Build breaks and other quality issues aren’t created or resolved by tools any more than the code is. Problems are created by people, and they are resolved by people. Misguided, well-meaning nitwits protest, “Of course people create and resolve problems, but tools can have a huge impact.” Heck yeah! Tools can have an enormous impact—they can make checkins slower, costlier, and less frequent; they can frustrate engineers to the point of leaving the project and company; and they can remove all creativity, agility, and pride from development until our code is a mindless mush molded to match the meaningless mechanisms of our monochromatic, masochistic machine.
Tools serve us, not the other way around. Before you suggest a tool, before you jump to a solution, before you make mayhem with mechanism, start with the human problem. What are people trying to accomplish? What’s getting in the way of success? What alternatives are available for the range of situations? Once you understand the true goals, then you can ask how tools might help. Don’t start with a tool. Don’t be a tool.
The problem in this case is a bunch of build breaks. Actually, the problem is that you need your product to build or you can’t deploy it or sell it—so you build it all the time (a best practice). When someone checks in code that breaks the build, then no one on the team can retrieve the current code and build it. That can slow down value being added to your product in the form of code enhancements.
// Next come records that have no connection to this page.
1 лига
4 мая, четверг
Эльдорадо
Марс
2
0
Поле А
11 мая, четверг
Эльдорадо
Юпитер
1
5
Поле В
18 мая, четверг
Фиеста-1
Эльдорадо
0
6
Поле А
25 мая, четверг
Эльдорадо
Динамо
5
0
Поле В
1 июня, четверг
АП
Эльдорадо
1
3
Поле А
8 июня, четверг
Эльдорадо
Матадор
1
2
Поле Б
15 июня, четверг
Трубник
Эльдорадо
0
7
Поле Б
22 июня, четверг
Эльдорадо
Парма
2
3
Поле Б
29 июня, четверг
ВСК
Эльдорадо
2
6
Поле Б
What are you really trying to accomplish? You’re trying to maintain the pace of value being added to your built product. Bad code checkins slow that pace for the individual and the team.
What alternatives are available to avoid bad code checkins and maintain the pace of value being added to your built product?
Eric Aside
Gauntlet systems only succeed when their results match official build and test results. Of course, the gauntlet system can’t be identical to the official build system (different queuing mechanism, different code signing, different build machines and environment, different publishing, and different performance optimizations). Maintaining identical results for separate systems isn’t feasible, thus gauntlet systems often don’t work properly—in addition to often adding hours to checkins to perform their validation.
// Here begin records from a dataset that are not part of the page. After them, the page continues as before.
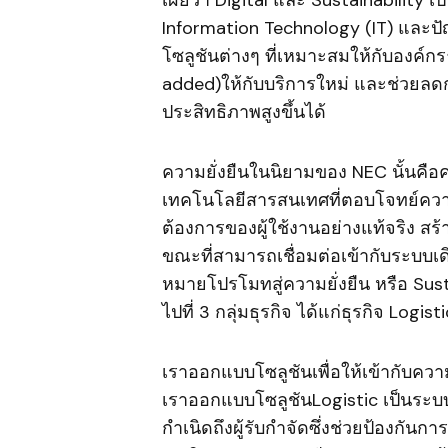
เผยว่า Digital และ Sustainability 
Information Technology (IT) และปัญญ
โซลูชันต่างๆ ที่เหมาะสมให้กับองค์ก
added)ให้กับบริการใหม่ และช่วยลดก
ประสิทธิภาพสูงขึ้นได้
ความยั่งยืนในนิยามของ NEC นั้น
เทคโนโลยีสารสนเทศที่ตอบโจทย์ควา
ต้องการของผู้ใช้งานอย่างแท้จริง สร
ขณะที่สามารถเชื่อมต่อเข้ากับระบบเ
หมายโปรโมทสู่ความยั่งยืน หรือ Sustai
ไปที่ 3 กลุ่มธุรกิจ ได้แก่ธุรกิจ Logi
เราออกแบบโซลูชันเพื่อให้เข้ากับค
เราออกแบบโซลูชันLogistic เป็นระบ
กำเนิดถึงผู้รับกำจัดซึ่งช่วยป้องกันก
Each alternative has its strengths and weaknesses. Which one is right? Ah, we haven’t considered the range of situations.
The complexity of your build system itself could be causing breaks. Many of these systems evolved slowly over time and haven’t received the engineering rigor we take for granted with modern production software. Investing in build systems isn’t sexy work, but it has a huge force multiplier when every engineer gains an hour or more of productivity per day.
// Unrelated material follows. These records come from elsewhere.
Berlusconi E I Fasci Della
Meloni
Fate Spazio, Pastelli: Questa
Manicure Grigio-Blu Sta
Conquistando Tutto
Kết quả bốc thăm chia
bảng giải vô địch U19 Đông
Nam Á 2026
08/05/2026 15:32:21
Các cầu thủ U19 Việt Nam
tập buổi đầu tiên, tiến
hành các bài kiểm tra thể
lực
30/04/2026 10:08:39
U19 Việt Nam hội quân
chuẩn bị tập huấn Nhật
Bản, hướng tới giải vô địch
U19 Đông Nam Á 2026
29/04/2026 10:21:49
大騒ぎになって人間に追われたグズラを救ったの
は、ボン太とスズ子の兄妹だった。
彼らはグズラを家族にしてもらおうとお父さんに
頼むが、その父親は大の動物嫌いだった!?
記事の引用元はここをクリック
There are three general categories of changes that can cause build breaks. Each has a different risk profile.
A gauntlet system can protect you from all three categories, but it’s only worth it for the last category, and it’s prone to failure. A private branch helps the last two categories, but it’s overkill for the first category and just moves the pain around. LKG builds and trusting engineers to be diligent work for all three categories, but will let build breaks through.
Wow, what do you do? Oh wait, that’s right—it’s a people problem, not a tool problem.
Tools can help, but you start with people. Too much reliance on tools quickly makes them a crutch, causing people to shut off their brains and hit the button instead of applying discretion.
How do you best avoid bad code checkins and maintain the pace of value being added to your built product? Allow and expect people to use engineering discretion.
How do you keep people from breaking the LKG? You don’t. As long as breaks are rare, the pace of value being added to your built product will be high. So you trust engineers to be professionals and to apply the appropriate level of verification for their changes.
When you make the impact and choices clear to people, and you publicly expect and trust them to make the right decisions, they feel empowered and responsible for their work. The right example is set and folks fall in line—for each other as teammates. The risk is minimized, build breaks are rare, and value to customers is maximized. That’s what happens when people are the solution.
Many teams highlight the trust placed with engineers by conferring a lighthearted, embarrassing token to folks who fall short of earning that trust. My old team used a big stuffed bear called “Buster, the Build Break Bear.” The last person to leave the build broken for an hour had to keep Buster on display in his office. As long as it’s not mean spirited, this kind of token is an effective reminder.
For enormous teams, the sheer number of engineers causes even rare events to become common. To protect the LKG, you’ll need separate private branches and LKGs for each large subgroup. You’ll want rolling build integrations in both directions to keep the private branches in sync.
How large should subgroups be? You want as few private branches as possible because each extra branch slows down code movement. So you want subgroups as large as you can make them and still have only a few LKG breaks a week (100 to 500 people each has been my experience).